The star of the Fox TV drama "24" was being processed at the Glendale city jail, said Officer John Balian.
Sutherland, 40, who pleaded no contest in October to driving with a blood-alcohol level above the legal limit of .08, appeared in court with his attorney and politely answered the judge's questions, said Assistant City Attorney Dan Jeffries.
His request to serve his time at the Glendale city jail was granted and he was ordered to complete the sentence by March 30, Jeffries said.
"Kiefer made the decision to surrender to custody immediately," his attorney, Blair Berk, told The Associated Press.
He could have waited as late as Feb. 12.
The actor was already on probation for a 2004 drunken-driving arrest when he was stopped by police as he left a Hollywood industry party at the trendy Area nightclub on Sept. 25. Authorities said he failed a field sobriety test after being pulled over for making an illegal U-turn.
Sutherland had also pleaded no contest to a misdemeanor DUI charge in 2004. He was sentenced in that case to five years' probation, 50 hours of community service and ordered to attend an alcohol treatment program. Authorities said he fulfilled the community service and alcohol treatment obligations.
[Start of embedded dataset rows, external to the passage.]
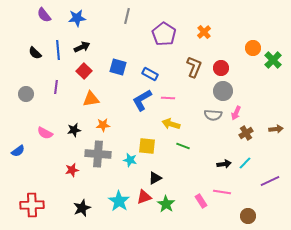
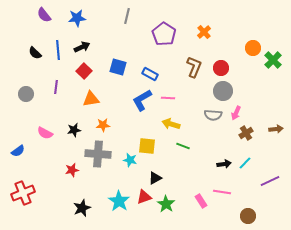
red cross at (32, 205): moved 9 px left, 12 px up; rotated 20 degrees counterclockwise
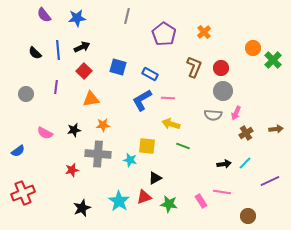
green star at (166, 204): moved 3 px right; rotated 24 degrees counterclockwise
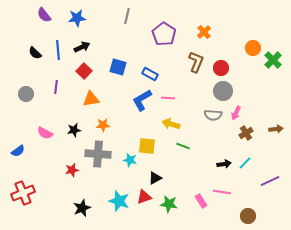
brown L-shape at (194, 67): moved 2 px right, 5 px up
cyan star at (119, 201): rotated 15 degrees counterclockwise
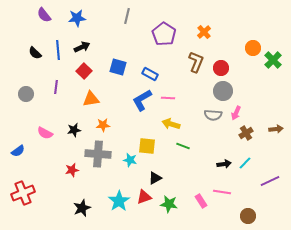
cyan star at (119, 201): rotated 20 degrees clockwise
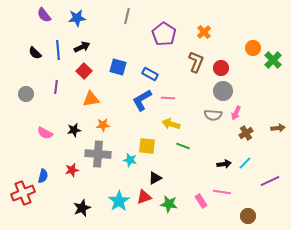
brown arrow at (276, 129): moved 2 px right, 1 px up
blue semicircle at (18, 151): moved 25 px right, 25 px down; rotated 40 degrees counterclockwise
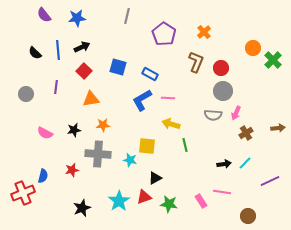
green line at (183, 146): moved 2 px right, 1 px up; rotated 56 degrees clockwise
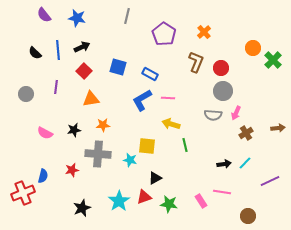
blue star at (77, 18): rotated 18 degrees clockwise
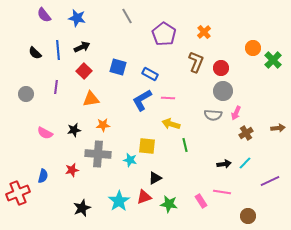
gray line at (127, 16): rotated 42 degrees counterclockwise
red cross at (23, 193): moved 5 px left
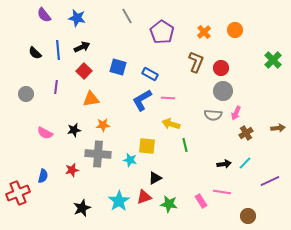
purple pentagon at (164, 34): moved 2 px left, 2 px up
orange circle at (253, 48): moved 18 px left, 18 px up
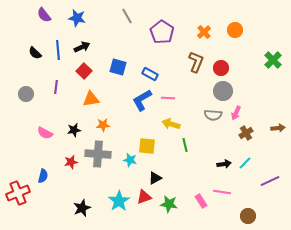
red star at (72, 170): moved 1 px left, 8 px up
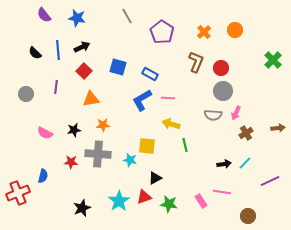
red star at (71, 162): rotated 16 degrees clockwise
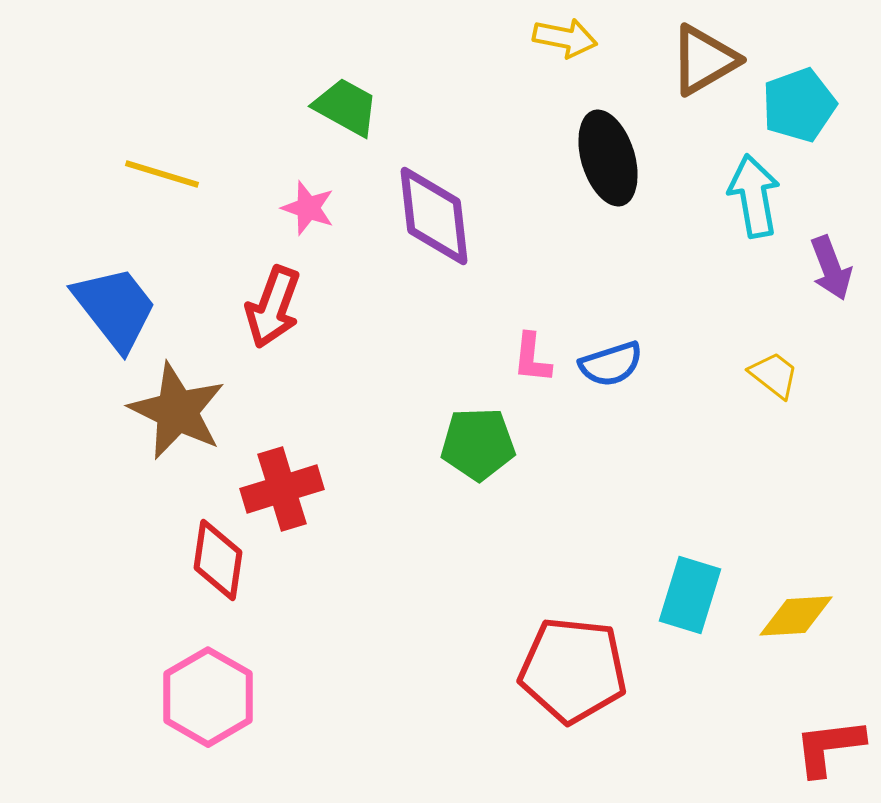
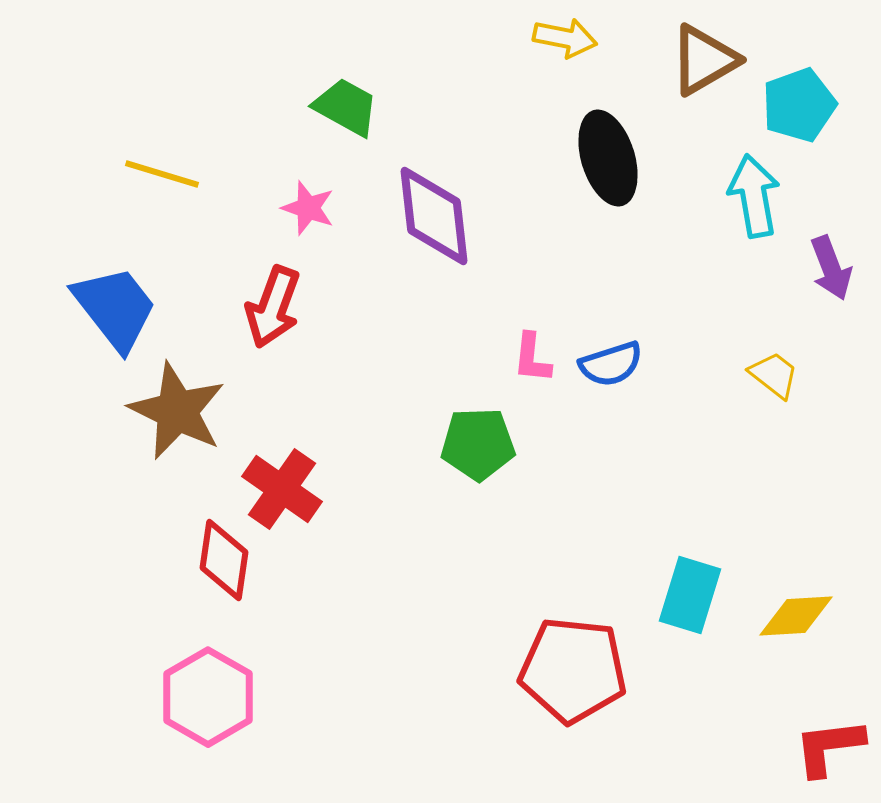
red cross: rotated 38 degrees counterclockwise
red diamond: moved 6 px right
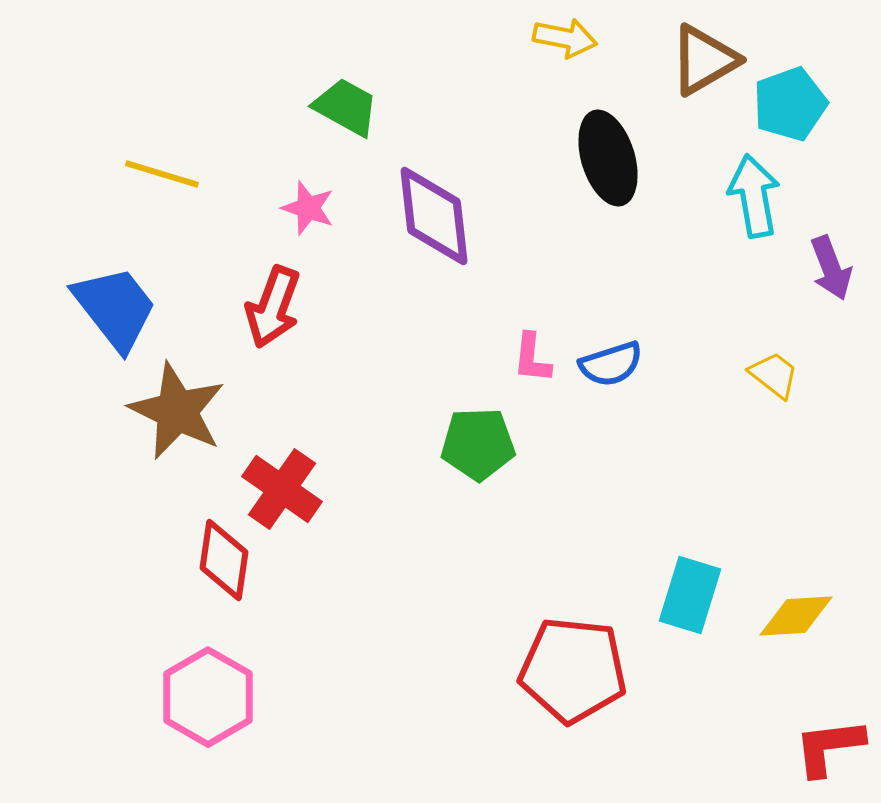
cyan pentagon: moved 9 px left, 1 px up
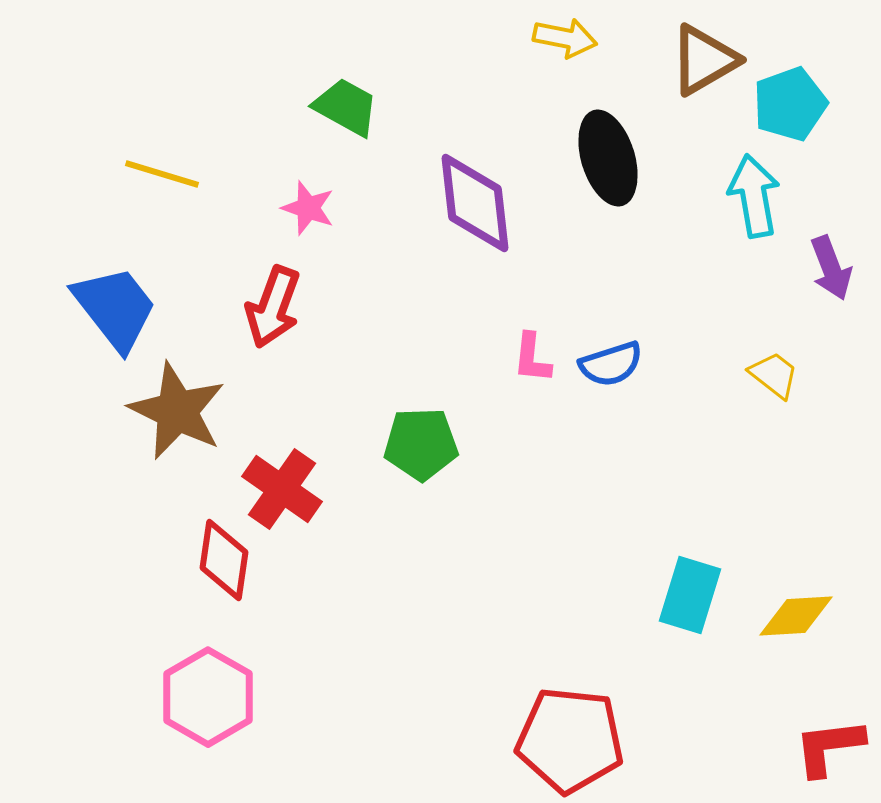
purple diamond: moved 41 px right, 13 px up
green pentagon: moved 57 px left
red pentagon: moved 3 px left, 70 px down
He was also convicted of alcohol-related reckless driving in 1993, according to the city attorney's office.
"I'm very disappointed in myself for the poor judgment I exhibited recently, and I'm deeply sorry for the disappointment and distress this has caused my family, friends and co-workers," Sutherland said in a statement issued after he entered his plea in the latest case.
Sutherland, who plays dashing federal counterterrorism agent Jack Bauer on "24," won an Emmy for best actor last year.
Under the terms of his plea, he also must serve five years of probation, pay a $510 fine, enroll in an 18-month alcohol-education class and attend weekly alcohol-therapy sessions for six months, Jeffries said.
He could have been sentenced to as much as a year and a half in jail if convicted.
Sutherland will serve his sentence at Glendale city jail, but under a county jail inmate program because of overcrowding, Jeffries said. He must serve all 48 days.
The Glendale jail is a minimum security facility with 48 cells, each of them measuring 10 feet by 8 feet. They come equipped with two beds, a toilet, washbasin and water fountain, but Sutherland won't be sharing his cell with anyone.
"Anyone here for a long period of time will get their own cell," Balian said.
The actor is classified as an "inmate worker" and will be required to perform duties in the laundry room and help prepare food for inmates in the kitchen area.
"He'll be working here for 48 days," Balian said.
Sutherland will also have access to an outdoor area and be allowed two visitors per day.